**Tasks to carry out**
(a) In the interview on the anime market, put the sentence "Viz and Bandai aren't going to be consolidated." into Spanish.
(b) According to the interview on the anime market, what share of overall revenue is Download to Own expected to make up?
(c) Carry on the interview about the North American anime market, picking up after its final sentence.

**Extract**
■ ■ ■ ■

What about the potential of Dragonball? How big could that be?
Yeah, that can be huge. At some points, it could be almost the same as all the other methods of monetization. It could be 50% merchandise and 50% everything else at some points. I mean, it isn't now, but because the title is now a catalog, then people want to buy the DVD and the video game. The video game itself is still popular. It's very popular.
You said that anime DVD sales have been down a bit overall. What do you see happening in the next couple of years in the North American anime market?
Well, clearly, what we see in general in the North American market is that DVD is the standard and that Blu-rays will start replacing it. But Blu-ray may give a kick-up in general to DVD sales, therefore we see some reasonable potential, like 10% type growth in DVD sales over a couple of years. The standard market has also stabilized for us, which is good, so what's really happened is that the core people who really buy the DVDs are buying and collecting regardless of all the illegal downloading. What it did was flush out all the people that were the next layer of that onion with the illegal downloading. That's where we saw the shrinkage and it looks like we're back down to the core at this point in time. And that's stable. What we see, though, is like we were saying, a lot more action on the Internet and mobile, and those kinds of things. Now in two years, mobile may not be a significant percentage of overall revenue. It's going to be less than 5%. Merchandise will probably be less than 5%, so the rest has got to be things like DTO (Download to Own), which will be 10 to 20%, ad revenue, which is maybe 10%... it depends. Nobody's really gotten them all to work right yet. Even the major studios don't know what they're doing right now. Myspace doesn't know what they're doing. YouTube doesn't know what they're doing, so we certainly don't. But it's got that kind of potential, that 10% range. Then we think that things like digital access, virtual goods, other social networking-type services, premier subscriptions, and those kinds of things could make up another 10 to 20%. Those kinds of things could be happening. We won't hit those numbers over a 12-month period. Those numbers might be achieved about two years from now at that rate.
Speaking of social networking, Navarre previously had a venture in that area called AnimeOnline. Do you have any plans to bring your own social networking service back? Or do you see yourselves working with third party partners?
We're looking at all the options. I very, very seriously doubt that we are willing to fully finance our own full social networking site by ourselves. That's just not probable right now.
You think the market has more of a focus on “A-List” and “Crossover” titles? Or do “B” titles have a chance?
We think there is enough of a future in digital to continue with it. If we were depending only on DVD sales, the answer would be no. Since Funimation is investing for a five-year future right now, we'll see other rights as being a part of it. We're willing to take that hit right now with the B titles, knowing they won't fully proof off the DVD, under the assumption something is going to happen. You'll need more hours of content, because there are other areas you'll need more hours if you do DVD. That's how we're approaching the market.
With your recent acquisition of titles from ADV and Geneon, you've significantly increased your market share. Do you expect more market consolidation, whether it is at Funimation or other companies?
Our feeling is that there is not a lot left to consolidate, so no. Viz and Bandai aren't going to be consolidated. Obviously, they're great companies and are going to be fine. Really, it's going to be a three-man race in a sense, but in some sense, it's cooperative, because we're all looking more at the long term impact of the industry and so we tend to cooperate. I think that's a good sign that we're pretty strong players in the marketplace right now.

■ ■ ■ ■

**Collected data**
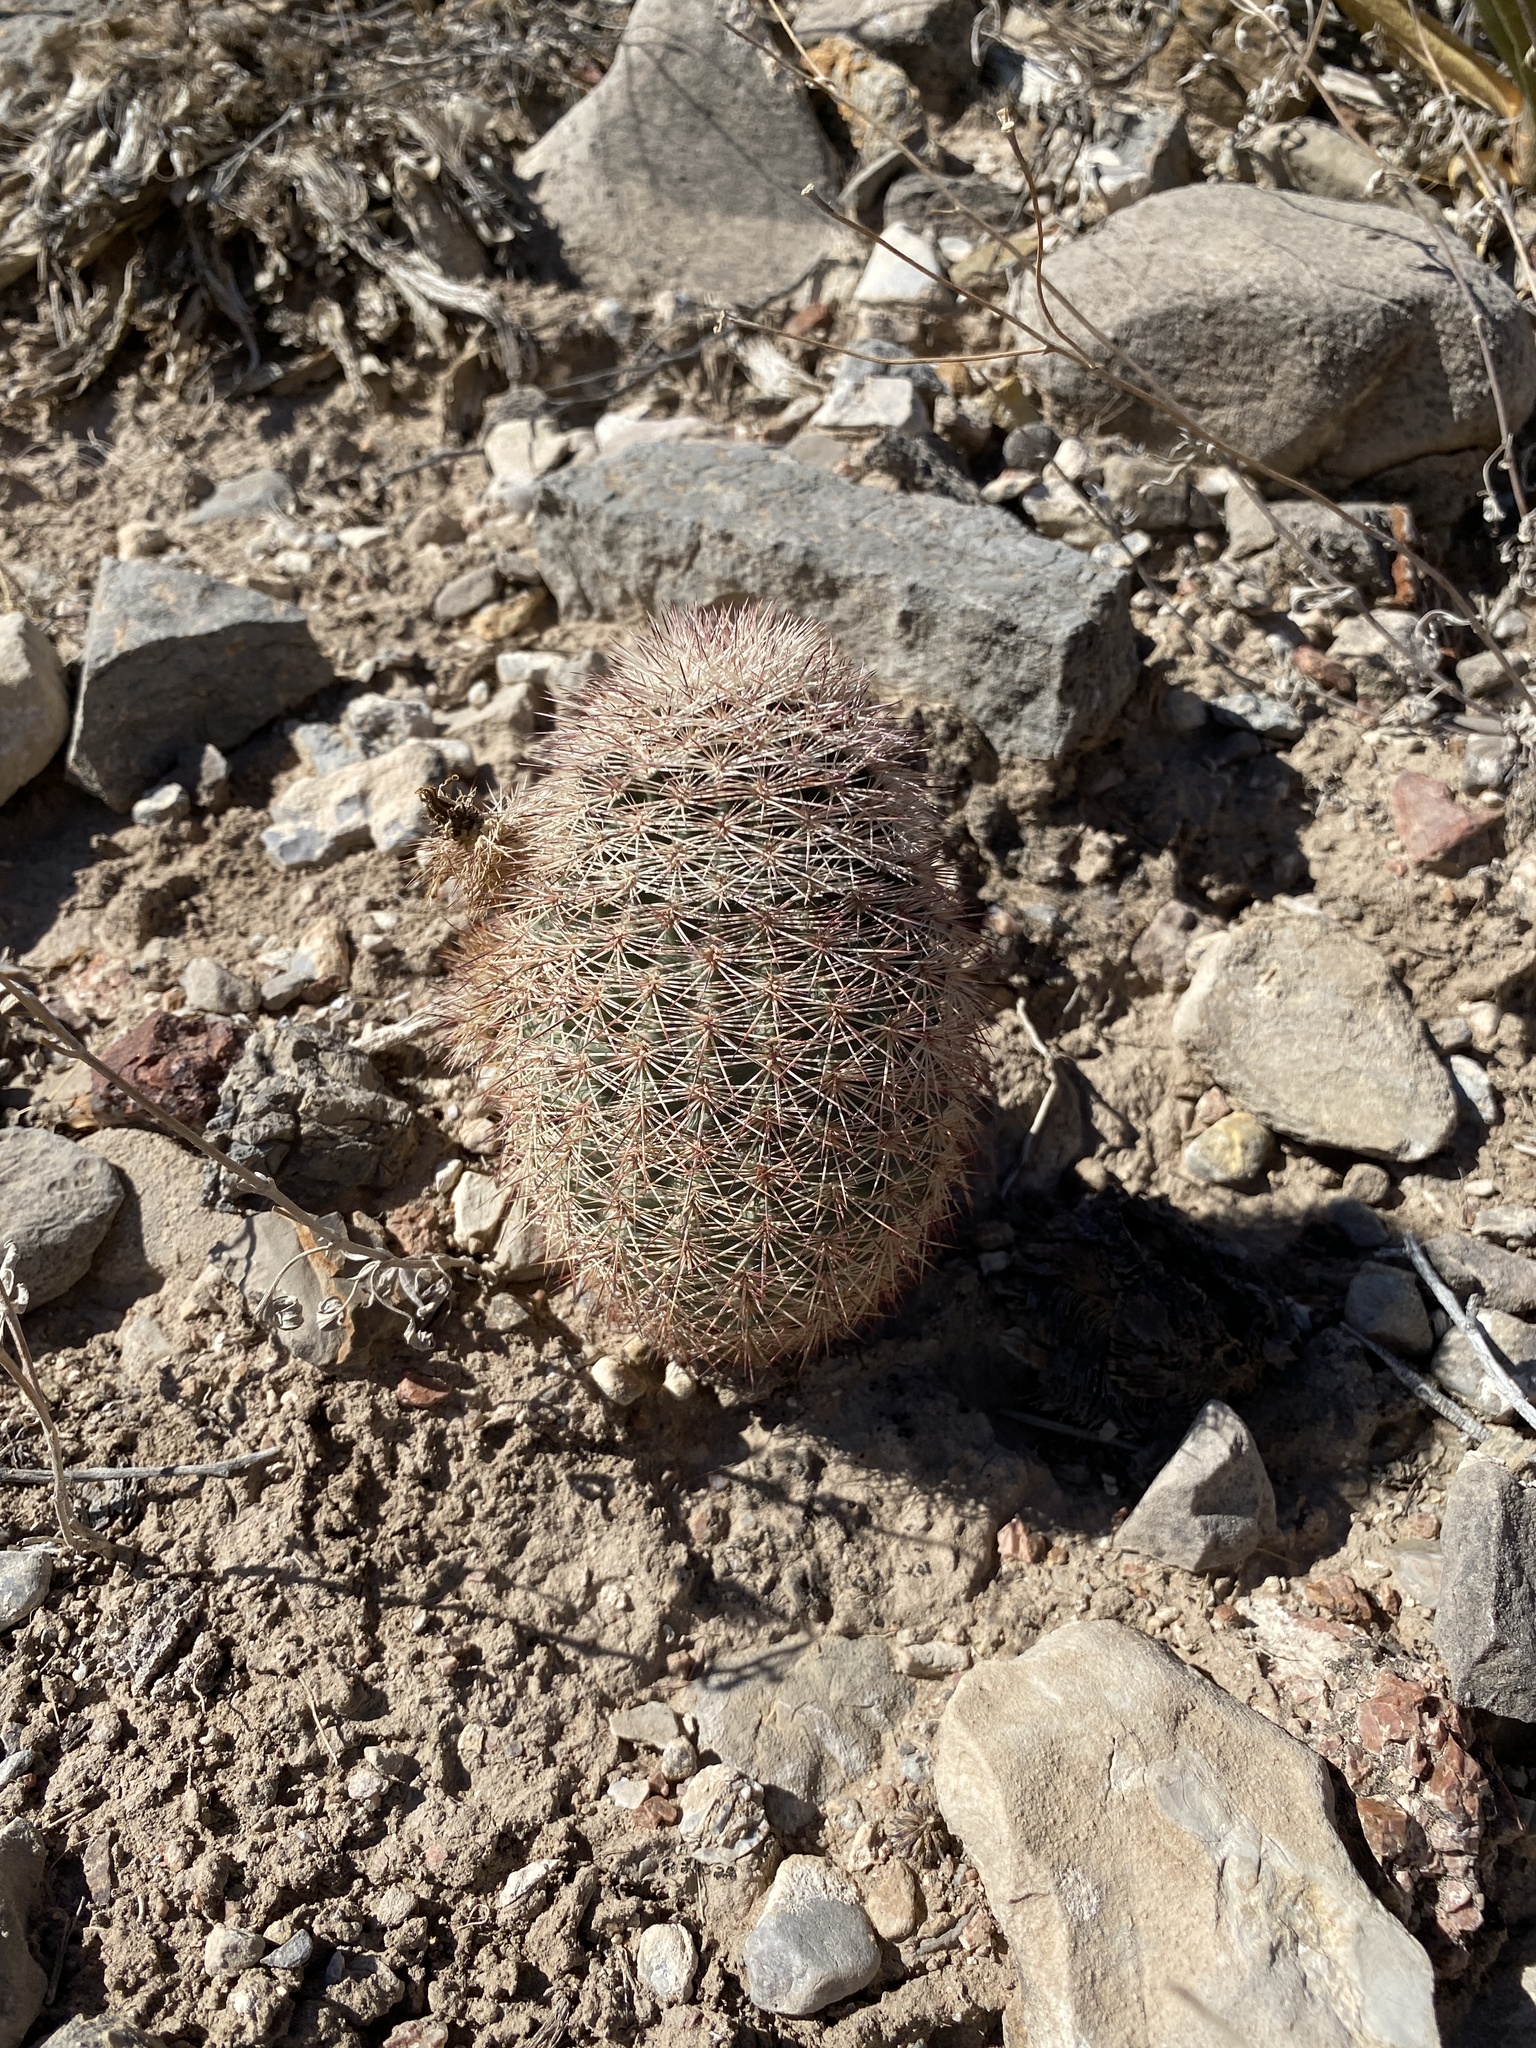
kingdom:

■ ■ ■ ■

**Task-by-task answers**
(a) Viz y Bandai no van a ser consolidadas.

(b) 10 to 20%.

(c)
Viz and Bandai both have Japanese parents, whereas Funimation is a US based company with a US-based parent. Do you feel that makes any difference to the way you do business?
Absolutely. Without any question. I feel it's made us much more nimble in the marketplace. We just don't have layers and layers and layers of committees, or approval back to Tokyo, or any of that stuff. You know, we just sit in a room, make a decision, and go. I also think that having a Japanese parent imposes Japanese management on those companies. We don't have Japanese management, in terms of the traditional culture of Japanese management. Of course, I'm Japanese and I was born in Japan and everything, but I've learned the American management style all my life, so I think that provides more of what I would consider an attitude of flexibility. I think it fosters the creativity and the new initiatives we do, and things like that, which keeps us nimble and reactive to such a fast-paced market. This market is so fast-paced, you've got to be nimble. It's not like a lot of industries where you can be a little slower and survive fine. I think that's making a big difference in our competitiveness, to be honest. That's the main core of that statement right now.
A few years ago, a number of anime companies (ADV, Bandai, Media Blasters) started manga divisions. Had you ever considered such a move?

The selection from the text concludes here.